BORGO IN SCENA UN VALZER D’AUTORI
Da domani al 14 agosto gli abitanti salgono sul palco per il nuovo spettacolo Il regista Cresti: vedrete una grande cena dove alla fine nessuno mangerà Un’esperienza unica che coinvolgerà nel lavoro collettivo anche sei rifugiati
La Val d’Orcia è un piccolo paradiso in terra. Riconosciuto per le sue bellezze e per la civiltà che vi si respira. Pienza, gemma del rinascimento, vanta una piccola frazione, Monticchiello. Un borgo arrampicato su un poggio, circa 300 abitanti e la storia di un piccolo miracolo. Negli anni Sessanta il meraviglioso Chiantishire non era ancora così meraviglioso e viveva la crisi di tutto un sistema rurale che affrontava la sfida della civiltà industriale. La mezzadria era in crisi, gli abitanti scappavano e anche Monticchiello si stava svuotando. Il regime condiviso non dà memoria di chi abbia avuto l’idea, forse anche questo è stato il frutto di un confronto fra paesani, ma in un piccolo centro dove non esisteva nessun teatro (cosa non banale in Toscana, dove ogni paesino vanta in genere il proprio teatro all’italiana), la salvezza sarebbe venuta proprio dal teatro. Autodramma, una definizione di Giorgio Strehler, che di teatro se ne intendeva, che è stata adottata con gioia. Una intera comunità durante tutto l’anno si interroga e confronta per arrivare alla proposta estiva del nuovo spettacolo che quest’anno tocca la cinquantaduesima edizione. Da domani al 14 agosto va in scena Valzer di mezzanotte, creato, pensato, vissuto, recitato e messo in scena dalla gente di Monticchiello. Andrea Cresti è il regista che guida la messa in scena e spiega: «Si tratta di un vecchio valzer che fece furore negli anni ‘50. Dedicato a quel momento in cui un giorno si chiude e ne nasce un altro. Al buio succederà la luce e l’animo oscilla fra il rimpianto di ciò che ci lascia e la speranza per ciò che verrà. L’ambientazione è quella di una grande cena, dove alla fine nessuno mangerà». Si mangerà invece, e bene, alla Taverna del Bronzone, trattoria che vive solo nel ciclo del teatro, ma che è un obbligato rito di passaggio anche perché i pici delle signore di Monticchiello sono insuperabili. Così un’esperienza unica ha fatto da motore alla rinascita di una comunità. Che dagli anni Ottanta si è pure costituita in cooperativa. «Pochi gli
stipendiati — ci spiega l’attore Gianpiero Giglioni — ma ogni abitante di Monticchiello ne fa parte». E incarna la vita del paese. «Qui non c’è nulla, e ormai il teatro fa tutto».

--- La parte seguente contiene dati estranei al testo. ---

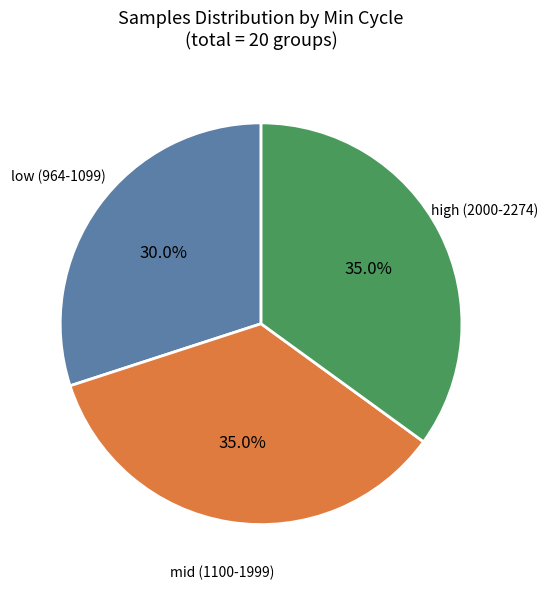

Is there a majority slice in this chart?

No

Assistenza anziani e disabili, farmacia, accompagnamenti, una vara società di mutuo soccorso e luogo di aggregazione. «La nostra sede è l’antico granaio dove i contadini stipavano il grano per il padrone. Qui diamo informazioni, facciamo da uficio turistico, punto internet, sala di lettura. Non potevamo nemmeno restare insensibili al dramma dei rifugiati. Ora ne ospitiamo sei, non possiamo di più perché non abbiamo posto. Ma in piazza a lavorare per il teatro vedrete anche loro».